The new approach, detailed in the journal Proceedings of the National Academy of Sciences, removes and stores atmospheric carbon dioxide while creating carbon-negative hydrogen and producing alkalinity, which can be utilized to counterbalance acidification in ocean waters.
According to lead author Greg Rau, a senior scientist at the University of California, Santa Cruz, the research team was able to demonstrate the carbon dioxide replacement technique in a laboratory setting, but needs to do much more testing before the approach is deemed ready for real-world use.
Rau said the process could eventually offer a relatively efficient, high-capacity way to consume and store excess atmospheric carbon dioxide as environmentally-helpful seawater bicarbonate.

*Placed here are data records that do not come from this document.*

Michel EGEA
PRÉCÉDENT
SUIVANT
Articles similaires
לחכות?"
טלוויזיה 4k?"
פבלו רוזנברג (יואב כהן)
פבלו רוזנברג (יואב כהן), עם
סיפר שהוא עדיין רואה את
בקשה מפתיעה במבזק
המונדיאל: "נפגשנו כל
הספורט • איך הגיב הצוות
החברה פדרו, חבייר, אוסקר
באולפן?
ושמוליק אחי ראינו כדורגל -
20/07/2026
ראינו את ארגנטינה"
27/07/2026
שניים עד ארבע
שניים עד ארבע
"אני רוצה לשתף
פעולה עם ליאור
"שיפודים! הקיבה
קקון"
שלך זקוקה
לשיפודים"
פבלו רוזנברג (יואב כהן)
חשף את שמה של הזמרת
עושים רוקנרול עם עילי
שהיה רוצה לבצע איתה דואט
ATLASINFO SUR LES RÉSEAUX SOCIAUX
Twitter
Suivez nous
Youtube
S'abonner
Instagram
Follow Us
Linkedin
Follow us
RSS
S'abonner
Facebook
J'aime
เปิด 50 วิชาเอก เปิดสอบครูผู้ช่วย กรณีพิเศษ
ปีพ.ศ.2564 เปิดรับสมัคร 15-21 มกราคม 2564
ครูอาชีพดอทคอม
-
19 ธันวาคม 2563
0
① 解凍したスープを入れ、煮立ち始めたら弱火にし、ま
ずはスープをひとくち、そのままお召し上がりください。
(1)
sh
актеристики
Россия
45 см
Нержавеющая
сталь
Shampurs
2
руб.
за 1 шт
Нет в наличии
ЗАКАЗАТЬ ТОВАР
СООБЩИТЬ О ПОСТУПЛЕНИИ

He added the process could also generate a carbon-negative "super green" fuel.
Rau said the novel technique --- which does not require CO2 to be concentrated from air and kept in a molecular form --- is not as expensive as previous methods devised to capture and store atmospheric carbon dioxide.
Scientists from the National Oceanic and Atmospheric Administration explain that since the beginning of the industrial revolution, the release of carbon dioxide created through from manmade activities has raised the amount of the gas in the atmosphere.
The ocean has absorbed approximately 25 percent of the carbon dioxide released by humans release into the atmosphere yearly --- meaning that as levels of the gas have increased in the atmosphere, the amount of carbon dioxide has also risen in the oceans.
The progressively-higher levels of water acidification have been shown to hurt many species of marine life.
But, scientists suspect if the alkaline solution produced by the new process is released into the ocean, it will help neutralize the added acid and at least partially counterbalance the negative effects atmospheric carbon has on sea life.